As a college student at Syracuse University, Michael Petrie faced a dilemma that many young people come up against: he didn’t know which career path to take.
“It was my first attempt at higher education, and I was a wide-eyed eighteen-year-old who had this idea of, ‘You go to college to go to business school and then, you pursue business—whatever that is,’” he says. “I didn’t have much success. I probably didn’t know enough about what I wanted in life and how to make the most of college. That combined with other life events had me exiting after two years.”
He ended up taking a semester off to regroup and then enrolled at the University of Connecticut as a psychology major. When he graduated, he considered a career in psychology and social work, even going as far as applying to a master’s program at Boston College and getting accepted.
But he just wasn’t convinced he had found his calling.
“During that time, I had worked a job at a social work facility in Boston, which was a residential treatment facility for teens. It was eye-opening, rewarding, and sobering at times,” he says, “but I was also starting to think about other paths that would be more self-sustaining, because I was making so little money that I had to take on multiple jobs bartending and working at restaurants.”
As he deliberated his future and kept his options open, Petrie decided to pursue law school, believing that path might provide not only the money he needed to survive but also a variety of skills that could be applied to various industries and positions.
It took time, but he realized it was his true calling. He went on to spend the first six years of his law career as an associate at Jackson Lewis LLP, Robinson & Cole LLP, and Halloran & Sage LLP. He continued to hone his legal expertise at Jorden Burt LLP before moving in-house at Clarks as an associate general counsel and director of legal affairs.
Today, Petrie serves as deputy chief counsel of labor and employment, litigation, and real estate at BAE Systems Inc. As he reflects on his journey to the role, he says one of the major lessons he had to learn was “how to be patient with career.”
“You have to be motivated to figure things out, but also give yourself time to experience and learn what you like,” he explains. “It’s not true for everyone, but when I was early in my journey, I felt a degree of impatience like I should’ve already arrived at my dream job. You need to make sure you don’t put pressure on yourself to be perfect on day one.”
Since he’s been at BAE Systems, there’s been no shortage of initiatives that he’s been proud to be a part of, but some of the most inspiring work happened during the pandemic. He and his colleagues worked to make decisions surrounding COVID-19 protocols and navigating how employees reacted to those things.
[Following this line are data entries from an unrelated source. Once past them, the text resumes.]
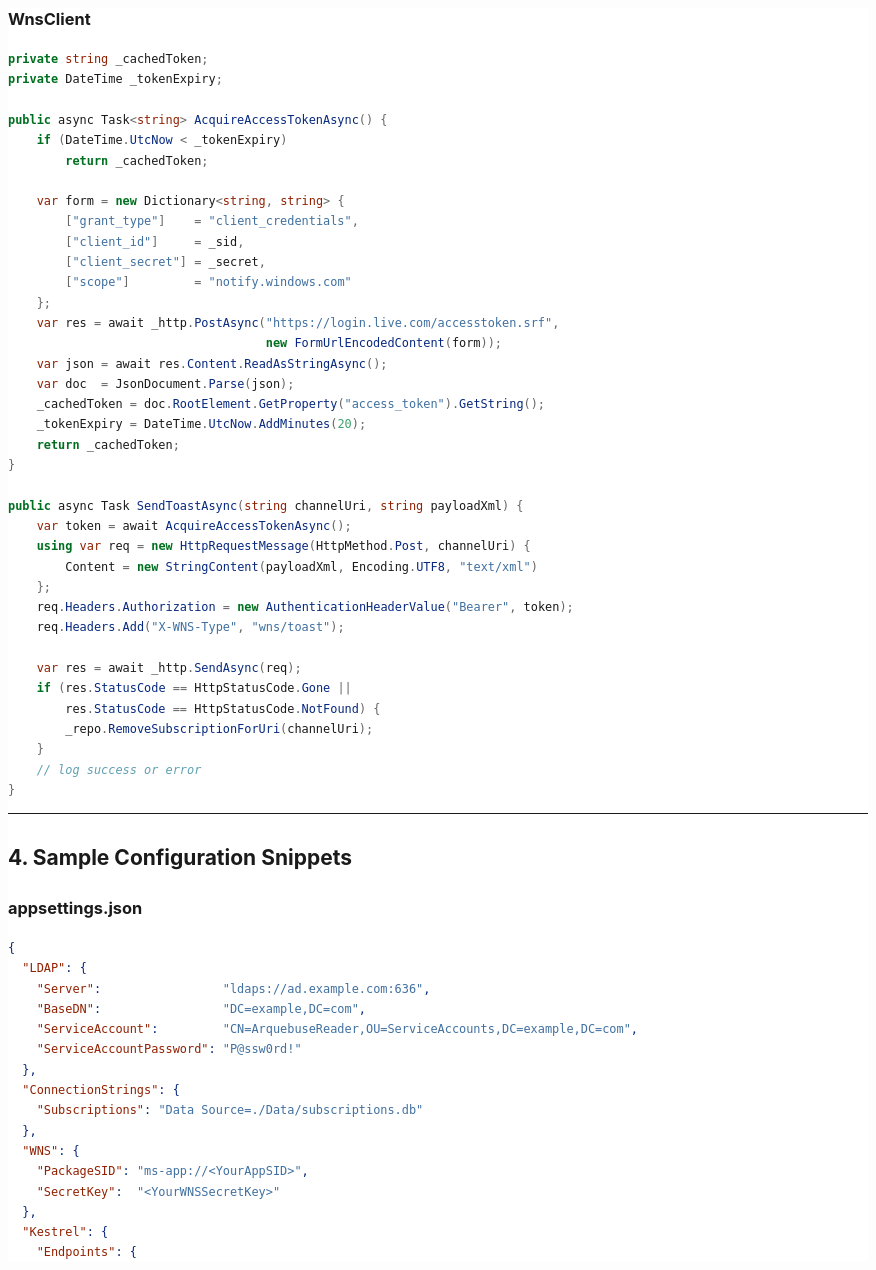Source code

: ### WnsClient
```csharp
private string _cachedToken;
private DateTime _tokenExpiry;

public async Task<string> AcquireAccessTokenAsync() {
    if (DateTime.UtcNow < _tokenExpiry)
        return _cachedToken;

    var form = new Dictionary<string, string> {
        ["grant_type"]    = "client_credentials",
        ["client_id"]     = _sid,
        ["client_secret"] = _secret,
        ["scope"]         = "notify.windows.com"
    };
    var res = await _http.PostAsync("https://login.live.com/accesstoken.srf",
                                    new FormUrlEncodedContent(form));
    var json = await res.Content.ReadAsStringAsync();
    var doc  = JsonDocument.Parse(json);
    _cachedToken = doc.RootElement.GetProperty("access_token").GetString();
    _tokenExpiry = DateTime.UtcNow.AddMinutes(20);
    return _cachedToken;
}

public async Task SendToastAsync(string channelUri, string payloadXml) {
    var token = await AcquireAccessTokenAsync();
    using var req = new HttpRequestMessage(HttpMethod.Post, channelUri) {
        Content = new StringContent(payloadXml, Encoding.UTF8, "text/xml")
    };
    req.Headers.Authorization = new AuthenticationHeaderValue("Bearer", token);
    req.Headers.Add("X-WNS-Type", "wns/toast");

    var res = await _http.SendAsync(req);
    if (res.StatusCode == HttpStatusCode.Gone ||
        res.StatusCode == HttpStatusCode.NotFound) {
        _repo.RemoveSubscriptionForUri(channelUri);
    }
    // log success or error
}
```

---

## 4. Sample Configuration Snippets

### appsettings.json
```json
{
  "LDAP": {
    "Server":                 "ldaps://ad.example.com:636",
    "BaseDN":                 "DC=example,DC=com",
    "ServiceAccount":         "CN=ArquebuseReader,OU=ServiceAccounts,DC=example,DC=com",
    "ServiceAccountPassword": "P@ssw0rd!"
  },
  "ConnectionStrings": {
    "Subscriptions": "Data Source=./Data/subscriptions.db"
  },
  "WNS": {
    "PackageSID": "ms-app://<YourAppSID>",
    "SecretKey":  "<YourWNSSecretKey>"
  },
  "Kestrel": {
    "Endpoints": {
```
“Inevitably some felt we did too much, imposing on their First Amendment rights, and others felt we weren’t doing enough. The hardest part about it was you had to make sure you provided consideration to everyone’s story in ways that were respectful,” Petrie says. “We go through it by having a sensitivity to those stories and by making sure we were doing the right thing for the company and for employees.”
Leaders looking to balance those priorities in their organizations need to be willing to set aside their personal opinions for the greater good.
“Be willing to look at things from a different lens,” he advises. “It’s not our place to judge the rightness or wrongness of everyone’s lives, experience, or what they believe. We relied on humanistic principles of making sure we didn’t elevate any one person’s story over the other.”
Why did Michael Petrie Move In-House?
“In a law firm, I got a sense that at a certain point I wasn’t happy. I didn’t know why until I moved in-house. I realized I enjoyed the kind of problem-solving, partnership, and collaboration that comes in-house. So as much as I advise people to be patient in their careers, I also say if you know you’re not in the right place, make sure you put yourself where you’re happy.”